Este género de situações transporta-nos, de imediato, para a questão das relações entre ciência e política (algo que, aliás, tem estado no centro das atenções, igualmente, por força da pandemia que ainda atravessamos). Muitos entendem que estamos perante um tema sensível, mas, pessoalmente, não entendo porquê. É certo que se trata de duas dimensões distintas, uma vez que a ciência se guia pela procura do conhecimento e da verdade, enquanto a política se orienta pela prossecução do bem comum. E que, precisamente por isso, é aos políticos e não aos cientistas que cabe a decisão política.
Não antevejo, porém, como é que os políticos poderão tomar decisões ao arrepio da ciência, quando esta é clara ao indicar que um determinado caminho é o único que garante a realização daquele bem comum. Como é óbvio, não se trata de apoiar qualquer determinismo científico ou de atribuir aos políticos o exercício de um poder estritamente vinculado á opinião científica, mas, tão só, de reconhecer que, nessas situações, havendo um objectivo a atingir – que a ciência identifica –, a sua concretização ficará dependente de decisões e de medidas adequadas, que à política compete construir e implementar.
Resulta daqui que os políticos que, sem bases para isso, rejeitam a evidência científica, não são políticos na acepção que o conceito verdadeiramente implica, pois que, de três, uma: ou são totalmente ineptos e incapazes; ou estão ao serviço de interesses particulares, que pretendem maximizar rapidamente o seu lucro, sem qualquer preocupação com as consequências negativas de médio e longo prazo que originam; ou colocam em primeiro lugar os seus desígnios políticos, porque receiam os efeitos sobre a sua popularidade (e, logo, sobre a sua eleição) que podem advir da adopção de medidas restritivas (ou proibitivas) de práticas ambientalmente nocivas.
Existe, porém, uma segunda dimensão do desafio que é crucial (porventura, até, a mais crucial), que tem que ver com cada um de nós, cidadãs e cidadãos do Mundo
Gerações e gerações foram educadas na ideia de que as riquezas do planeta eram infindas, de que não deveria haver limites às nossas ambições e de que tínhamos muitos direitos, mas nenhuma obrigação. E o resultado está à vista.

Conteúdo transcrito das páginas
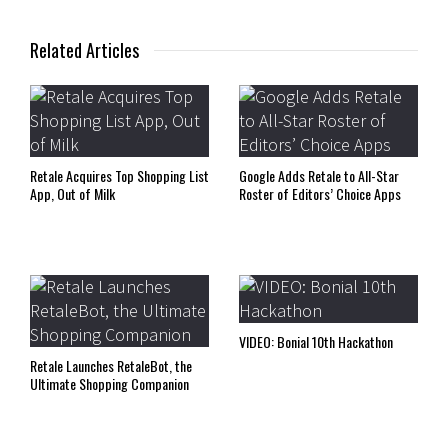
Related Articles
Retale Acquires Top Shopping List
Google Adds Retale to All-Star
App, Out of Milk
Roster of Editors’ Choice Apps
VIDEO: Bonial 10th Hackathon
Retale Launches RetaleBot, the
Ultimate Shopping Companion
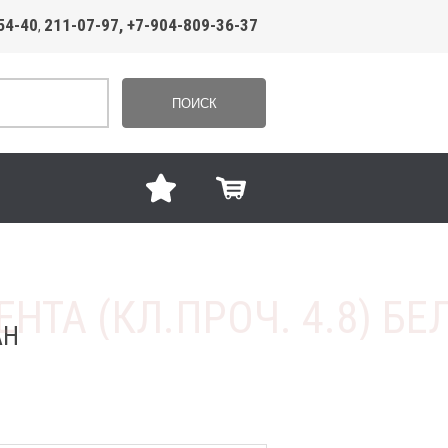
54-40
211-07-97, +7-904-809-36-37
,
ПОИСК
АН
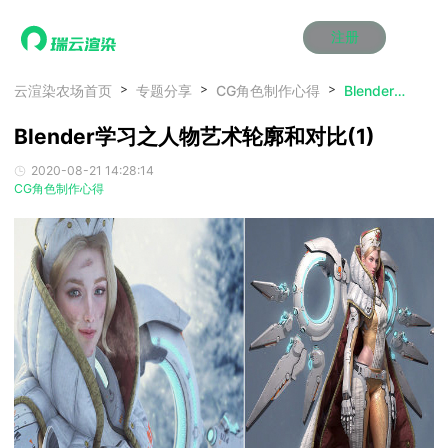
注册
动画渲染
动画渲染
动画渲染
动画渲染
动画渲染
动画渲染
首页
云渲染农场首页
专题分享
CG角色制作心得
Blender学习之人物艺术轮廓和对比(1)
效果图渲染
效果图渲染
效果图渲染
效果图渲染
效果图渲染
效果图渲染
Blender学习之人物艺术轮廓和对比(1)
Maya云渲染方案
Maya云渲染方案
Maya云渲染方案
Maya云渲染方案
Maya云渲染方案
Maya云渲染方案
产品服务
云制作
云制作
云制作
云制作
云制作
云制作
2020-08-21 14:28:14
3ds Max云渲染方案
3ds Max云渲染方案
3ds Max云渲染方案
3ds Max云渲染方案
3ds Max云渲染方案
3ds Max云渲染方案
云渲染管理系统
云渲染管理系统
云渲染管理系统
云渲染管理系统
云渲染管理系统
云渲染管理系统
解决方案
CG角色制作心得
Cinema 4D云渲染方案
Cinema 4D云渲染方案
Cinema 4D云渲染方案
Cinema 4D云渲染方案
Cinema 4D云渲染方案
Cinema 4D云渲染方案
瑞兔百宝箱
瑞兔百宝箱
瑞兔百宝箱
瑞兔百宝箱
瑞兔百宝箱
瑞兔百宝箱
动画价格
动画价格
动画价格
动画价格
动画价格
动画价格
价格
Blender 云渲染方案
Blender 云渲染方案
Blender 云渲染方案
Blender 云渲染方案
Blender 云渲染方案
Blender 云渲染方案
AI视频插帧
AI视频插帧
AI视频插帧
AI视频插帧
AI视频插帧
AI视频插帧
效果图价格
效果图价格
效果图价格
效果图价格
效果图价格
效果图价格
案例
Maya AI渲染方案
Maya AI渲染方案
Maya AI渲染方案
Maya AI渲染方案
Maya AI渲染方案
Maya AI渲染方案
云制作价格
云制作价格
云制作价格
云制作价格
云制作价格
云制作价格
新闻资讯
新闻资讯
新闻资讯
新闻资讯
新闻资讯
新闻资讯
资讯&赛事
渲染百科
渲染百科
渲染百科
渲染百科
渲染百科
渲染百科
云渲染优惠攻略
云渲染优惠攻略
云渲染优惠攻略
云渲染优惠攻略
云渲染优惠攻略
云渲染优惠攻略
渲染大赛
渲染大赛
渲染大赛
渲染大赛
渲染大赛
渲染大赛
特惠专区
青云平台
青云平台
青云平台
青云平台
青云平台
青云平台
泛CG交流会
泛CG交流会
泛CG交流会
泛CG交流会
泛CG交流会
泛CG交流会
关于我们
教育优惠
教育优惠
教育优惠
教育优惠
教育优惠
教育优惠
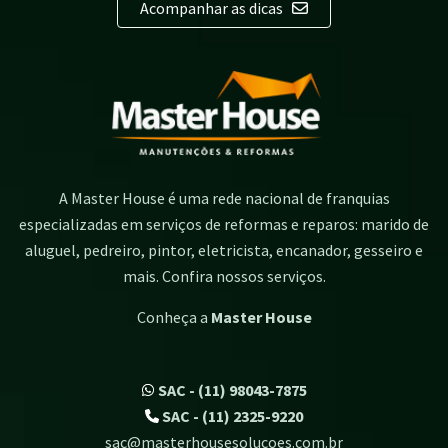
Acompanhar as dicas
A Master House é uma rede nacional de franquias
especializadas em serviços de reformas e reparos: marido de
aluguel, pedreiro, pintor, eletricista, encanador, gesseiro e
mais. Confira nossos serviços.
Conheça a
Master House
SAC - (11) 98043-7875
SAC - (11) 2325-9220
sac@masterhousesolucoes.com.br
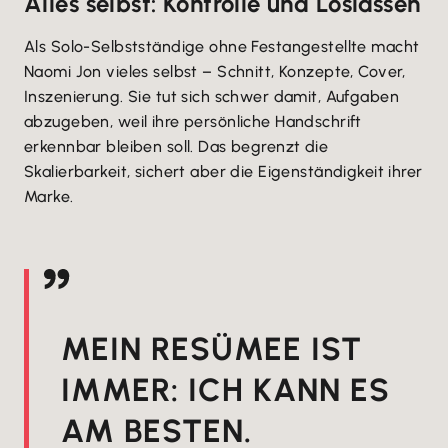
Alles selbst: Kontrolle und Loslassen
Als Solo-Selbstständige ohne Festangestellte macht
Naomi Jon vieles selbst – Schnitt, Konzepte, Cover,
Inszenierung. Sie tut sich schwer damit, Aufgaben
abzugeben, weil ihre persönliche Handschrift
erkennbar bleiben soll. Das begrenzt die
Skalierbarkeit, sichert aber die Eigenständigkeit ihrer
Marke.
MEIN RESÜMEE IST
IMMER: ICH KANN ES
AM BESTEN.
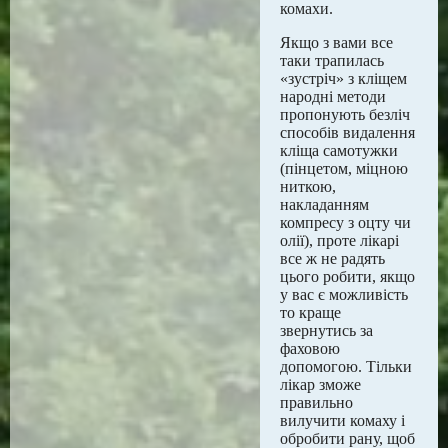
комахи.
Якщо з вами все
таки трапилась
«зустріч» з кліщем
народні методи
пропонують безліч
способів видалення
кліща самотужки
(пінцетом, міцною
ниткою,
накладанням
компресу з оцту чи
олії), проте лікарі
все ж не радять
цього робити, якщо
у вас є можливість
то краще
звернутись за
фаховою
допомогою. Тільки
лікар зможе
правильно
вилучити комаху і
обробити рану, щоб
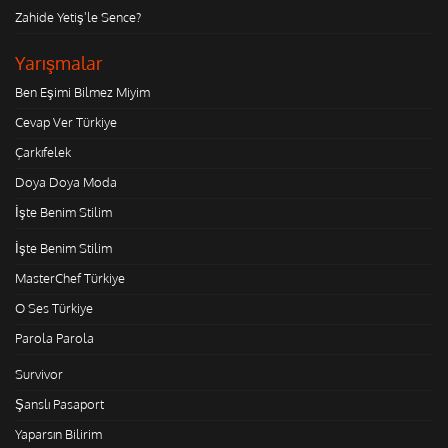
Zahide Yetiş'le Sence?
Yarışmalar
Ben Eşimi Bilmez Miyim
Cevap Ver Türkiye
Çarkıfelek
Doya Doya Moda
İşte Benim Stilim
İşte Benim Stilim
MasterChef Türkiye
O Ses Türkiye
Parola Parola
Survivor
Şanslı Pasaport
Yaparsın Bilirim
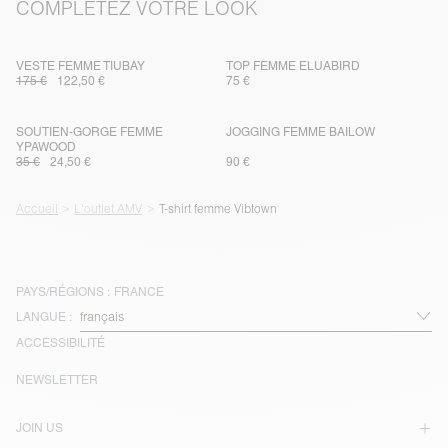
COMPLÉTEZ VOTRE LOOK
VESTE FEMME TIUBAY
TOP FEMME ELUABIRD
175 €
122,50 €
75 €
SOUTIEN-GORGE FEMME
JOGGING FEMME BAILOW
YPAWOOD
35 €
24,50 €
90 €
Accueil
L'outlet AMV
T-shirt femme Vibtown
PAYS/RÉGIONS :
FRANCE
LANGUE :
ACCESSIBILITÉ
NEWSLETTER
JOIN US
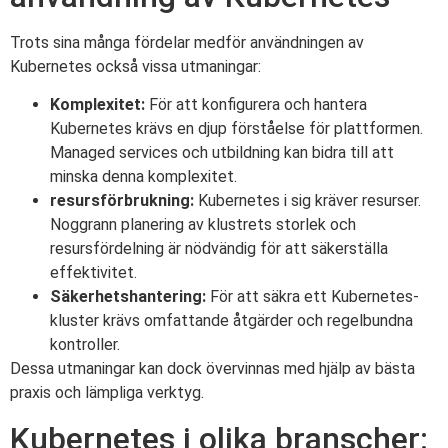
Trots sina många fördelar medför användningen av
Kubernetes också vissa utmaningar:
Komplexitet:
För att konfigurera och hantera
Kubernetes krävs en djup förståelse för plattformen.
Managed services och utbildning kan bidra till att
minska denna komplexitet.
resursförbrukning:
Kubernetes i sig kräver resurser.
Noggrann planering av klustrets storlek och
resursfördelning är nödvändig för att säkerställa
effektivitet.
Säkerhetshantering:
För att säkra ett Kubernetes-
kluster krävs omfattande åtgärder och regelbundna
kontroller.
Dessa utmaningar kan dock övervinnas med hjälp av bästa
praxis och lämpliga verktyg.
Kubernetes i olika branscher:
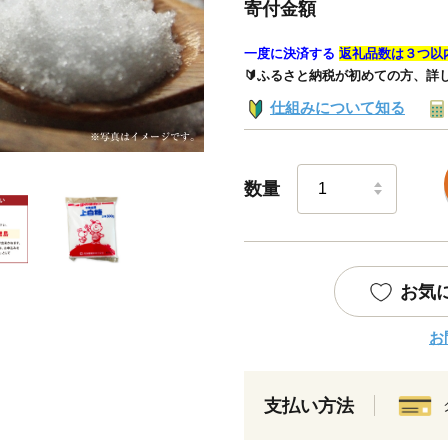
寄付金額
一度に決済する
返礼品数は３つ以
🔰ふるさと納税が初めての方、詳
仕組みについて知る
数量
お気
お
支払い方法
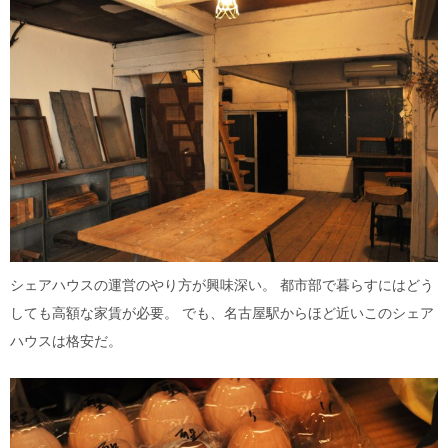
シェアハウスの運営のやり方が興味深い。 都市部で暮らすにはどう
しても高額な家賃が必要。 でも、名古屋駅からほど近いこのシェア
ハウスは格安だ。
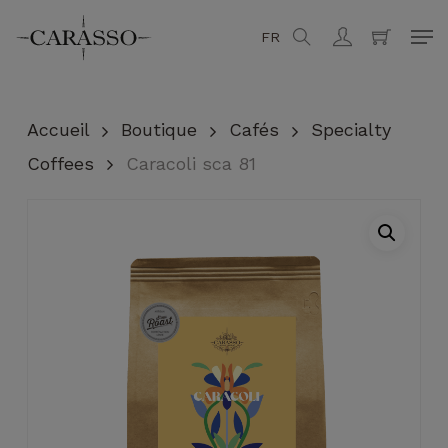
Skip
Men
FR
search
account
to
Fermer
Panier
main
content
Accueil
Boutique
Cafés
Specialty
Coffees
Caracoli sca 81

**TAREFAS A REALIZAR:**
a – Responda às perguntas seguintes com base no texto sobre ciência e política.
(i) Segundo o texto, por que se guia a ciência e por que se orienta a política?
(ii) Na terceira hipótese apresentada, que efeitos receiam os políticos que colocam em primeiro lugar os seus desígnios políticos?
(iii) Em que ideia foram educadas gerações e gerações?
b – Retome o texto sobre ciência e política a partir do ponto em que termina e dê-lhe continuação.

**RESPOSTAS POR TAREFA:**
a –
(i) A ciência guia-se pela procura do conhecimento e da verdade. A política orienta-se pela prossecução do bem comum.
(ii) Receiam os efeitos sobre a sua popularidade, e logo sobre a sua eleição, que podem resultar da adoção de medidas restritivas ou proibitivas de práticas ambientalmente nocivas.
(iii) Foram educadas na ideia de que as riquezas do planeta eram infindas, de que não deveria haver limites às nossas ambições e de que tínhamos muitos direitos, mas nenhuma obrigação.

b –
Nessa medida, é decisivo que sejamos capazes de nos consciencializar da imperiosidade da mudança do nosso modelo de desenvolvimento, em ordem a diminuir as tendências consumistas e a fazer da sustentabilidade preocupação primeira da nossa existência. Muito do que podemos fazer depende de pequenos gestos e atitudes que, todos somados, representam um valor enorme. Mas não há como esconder que, noutros casos, e não de somenos relevância, se nos impõem sacrifícios que, por natureza, vão impactar no nosso actual modo de vida (e não apenas a nível económico).
Porque o desafio é global, a resposta também terá de o ser. De pouco adianta, por isso, procurar culpados ou apontar a dedo pretensos responsáveis, até porque, em maior ou menor grau, todos (ou, ao menos, a grande maioria) temos o nosso quinhão de culpa. Mais do que no passado, temos de nos centrar no presente e no futuro. E, sobretudo, temos de ser capazes de levar a sério, de uma vez por todas, o desafio ambiental com que nos confrontamos. Porque, ou nos salvamos todos, ou naufragamos todos.
Observando o ponto a que chegámos, não estou nada seguro de que o consigamos fazer, sobretudo depois de termos ignorado tantos avisos e por tantos anos. Mas nenhum de nós tem o direito de não tentar.